I want to create categories based on particular string of keyword found true than assigned category else "other".
For example - if "health" is found in a column, name that keyword row as "HEALTH", if "therapist" then 'THERAPIST'
- create a "category" column through code
- assign categories based on condition
I was able to do on Excel by creating a table and using index match and want to switch to Python to apply this on large dataset,
Below is the sample data,
keyword | category |
---|---|
HR Consultancy UK-d-uk-159_bing | other |
it support COMPANY LONDON-D-UK-G1161_bing | other |
global sales training platform openings | sales |
tele private practice therapist | therapist |
asset grant management system | other |
digital team project management solution openings | other |
global training platform openings | other |
tele practice therapist | therapist |
global sales training platform openings | sales |
tele health practice | health |
asset grant management | other |
digital team project management solution | other |
CodePudding user response:
- Pandas has apply methods for this:
def f(s):
if s.found('health')>=0:
return 'health'
if s.found('thera...')>=0:
return 'thera'
...
df['category'] = df['text'].apply(f)
Read: https://pandas.pydata.org/docs/reference/api/pandas.DataFrame.apply.html
- pandas has map methods for this. First create a dictionary and then use map methods.
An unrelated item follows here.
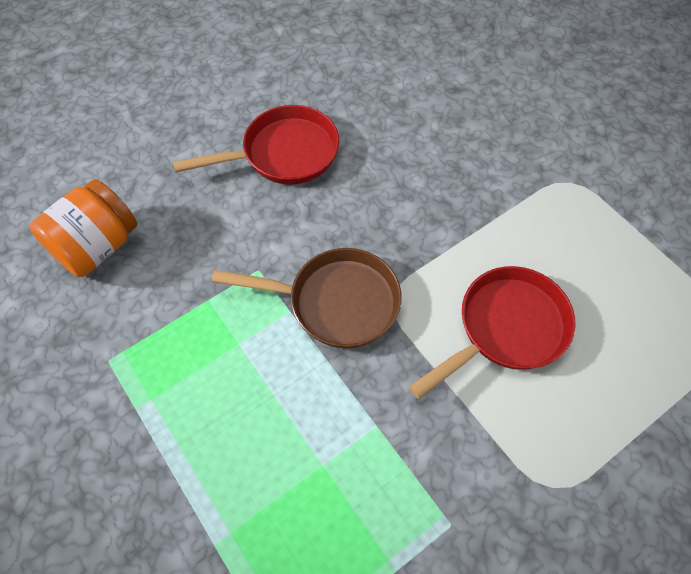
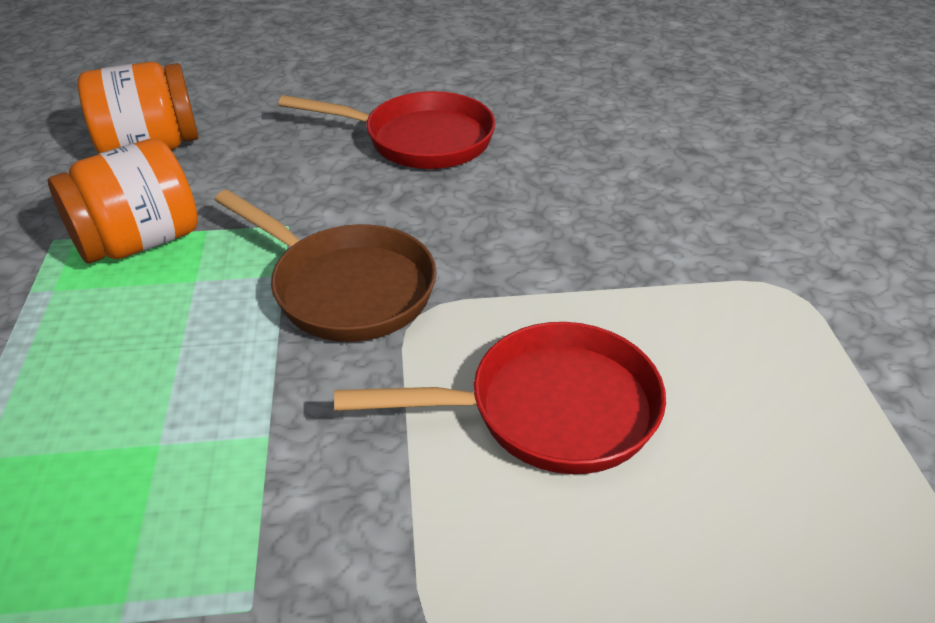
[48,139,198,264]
d ={keyword1:category1, ...}
df['category'] = df['keyword'].map(d)
This is for when you have a specific dictionary. Read: https://pandas.pydata.org/docs/reference/api/pandas.Series.map.html
CodePudding user response:
You can create first a list of keywords to test or research on it . Then the empty ones fill it with "other".
import pandas as pd
#example df
df=pd.DataFrame(data=['health xxxxx','yyyy therapist','zzzzz'],columns=["keyword"])
keywords=['health','therapist']
df['category']=df['keyword'].str.findall('|'.join(keywords)).apply(set).str.join(',')
df = df.apply(lambda x: x.str.strip()).replace('', "other")
CodePudding user response:
The easiest solution would be
import pandas as pd
df = your dataframe
assigning the default value first. You could set to None, or np.nan too
df['category'] = 'others'
df.loc[df.keyword.str.contains('therapist'),'category'] = 'therapist'